In your question are you seeking hope that someone can put this behind them and have a “normal” life. If so you are setting yourself up for a huge letdown at some point. The meds are powerful and work in varying degrees for people. Think of it this way someone with high blood pressure can take meds and his blood pressure can be perfect for years. But the underlying cause of the illness is still present. As we age, our entire bodily system undergoes change and BP meds can lose efficacy or stress can cause BP to be difficult to control. Your symptoms may be controlled to the point it appears there are none, but they are always lurking under the surface. Same with SZ.

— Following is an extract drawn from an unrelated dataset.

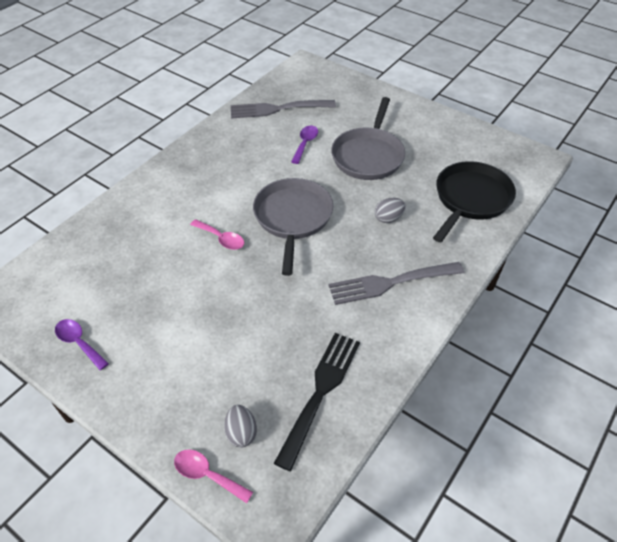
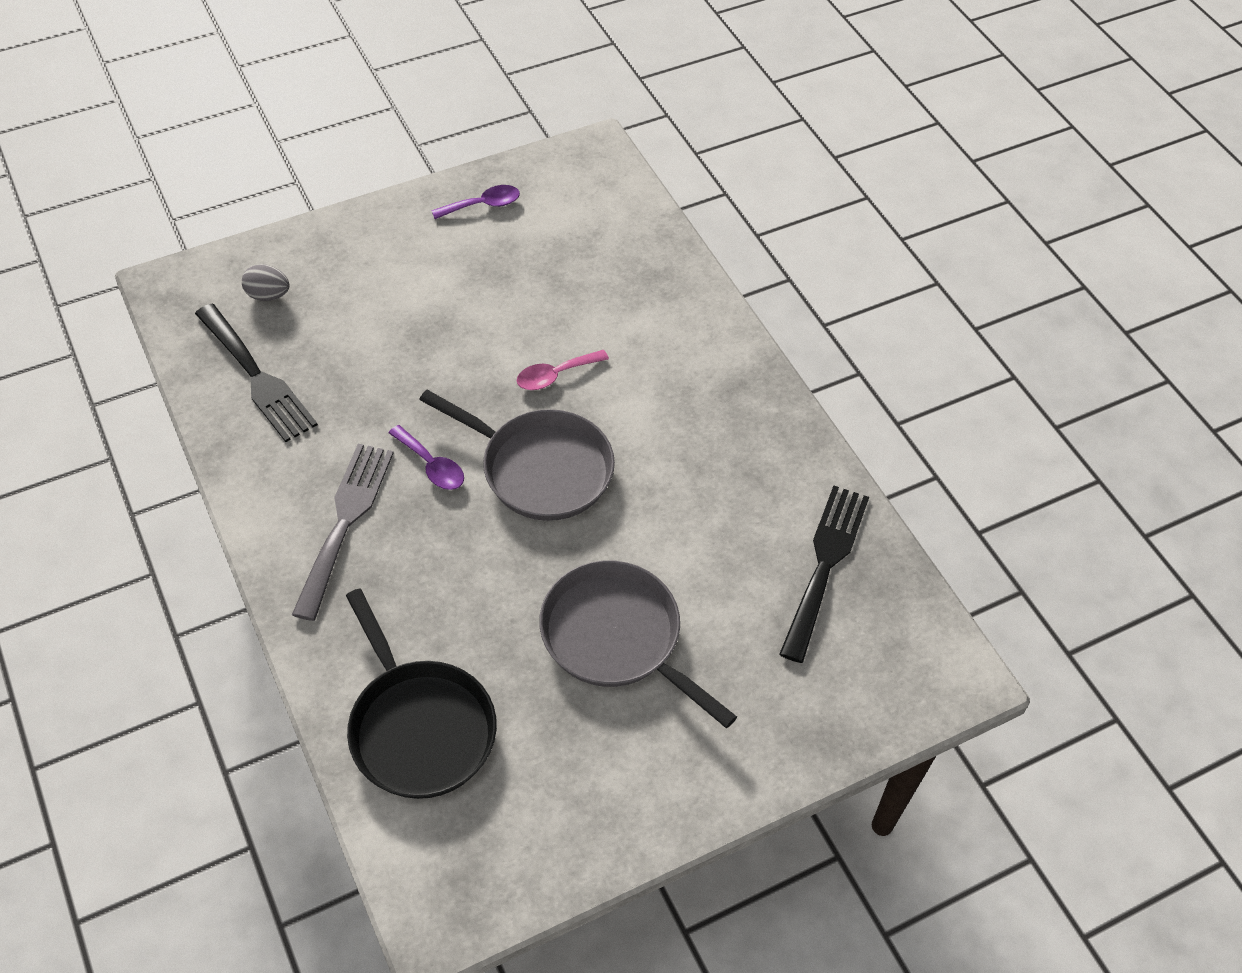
camera: 115 degrees right, 5 degrees up
pink spoon [174,449,253,503] -> none
grey fork [231,100,336,118] -> black fork [779,485,869,663]
purple spoon [291,125,318,164] -> purple spoon moved to [389,425,464,490]
grey egg [375,198,405,223] -> none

The reason I ask is my son’s former spouse had expectations a “no symptom” control would be attainable with meds and was hugely disappointed in the fact they were not. Many times dosage increased, meds added or subtracted with the end result is overwhelming side effects and abrupt refusal to take anymore (will not even go into the wild ride of sudden non compliance). Better to set a attainable goal with medicine management of what symptoms can be lived with and try CBT to manage living with the illness. If while working on the attainable goal, you experience no symptom relief, enjoy it. But do not expend all your energy trying to force meds.

Currently my son lives the symptoms and no drugs. A couple of years of CBT and he has some tools for dealing with delusions and auditory hallucinations. Although over this summer it got rough. Today was a good day --he’d cut his hair and showered and even alluded to the stress that pushed him over the edge.

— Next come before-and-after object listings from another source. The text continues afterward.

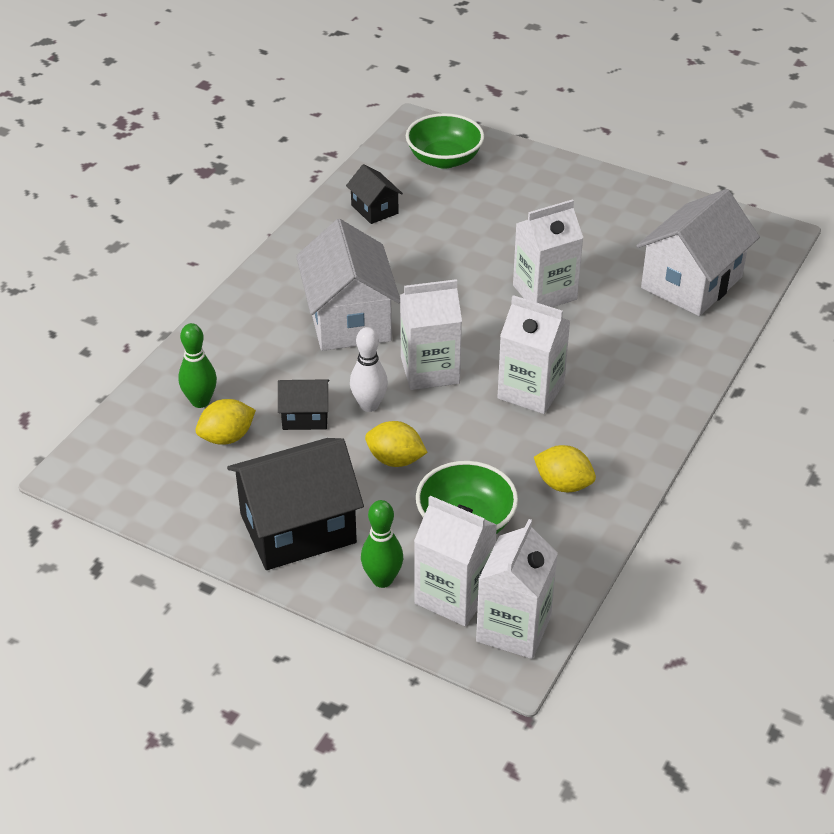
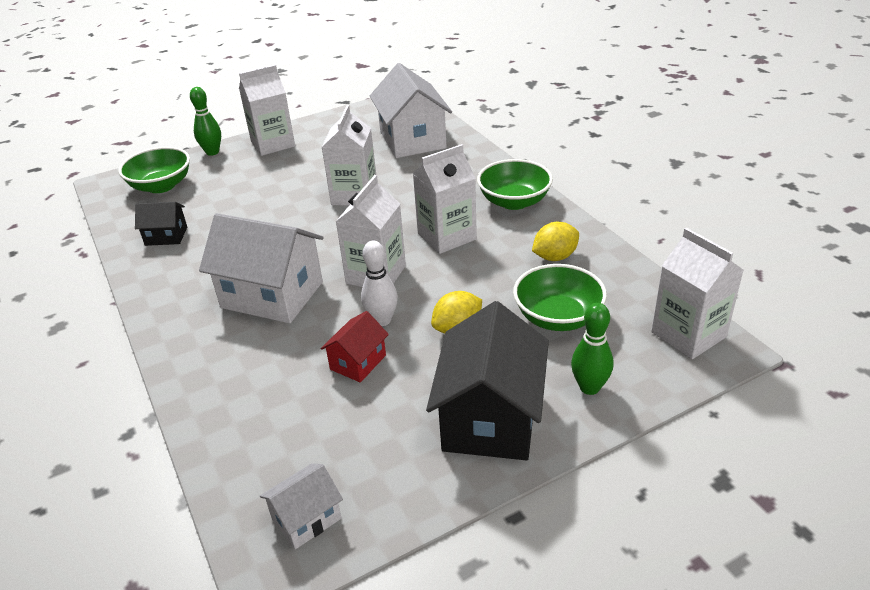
camera: 55 degrees left, 5 degrees down
green bowling pin [178,323,217,408] -> green bowling pin moved to [190,87,221,156]
yellow lemon [196,399,256,445] -> none
black house [278,379,329,430] -> red house [321,311,389,383]
white carton [414,496,497,626] -> white carton moved to [239,65,295,156]
none -> white house [260,463,343,549]
none -> green bowl [477,159,553,210]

But probably the most important part of this journey was not “fixing” my son, but fixing how I viewed this particular card we dealt in the game of life.


#19

@oldladyblue and @DianeR It took me awhile but I found it! Thank you for the guidance. I’ve added my basic profile info (primarily about son and his illness). Nothing exciting. :slight_smile:


#20

Everyone is different and it often takes time to find the right medication in the right dosage and then you have to give the medication enough time to reach full efficacy. I wish it was as easy as just pick a pill take it and you are cured…not usually so easy. My son is on a successful protocol of clozapine and depakote and his positive symptoms are pretty much gone (positive referring to the worst symptoms, ie; voices, serious delusions, odd behaviors) Yet many negative symptoms remain, lethargy, isolation, lack of self direction and motivation, disorganization at times and some lingering behaviors like sleeping in his street clothes, refusing to ever be without shoes on except in bed or in the shower. Quirky things but tolerable. Then again my son went through trials of at least 8 or 10 different medications over about a 4 year period before we found the right one at the right dose, then it took another year or 2 to see the full benefits of it. In retrospect, it was worth it.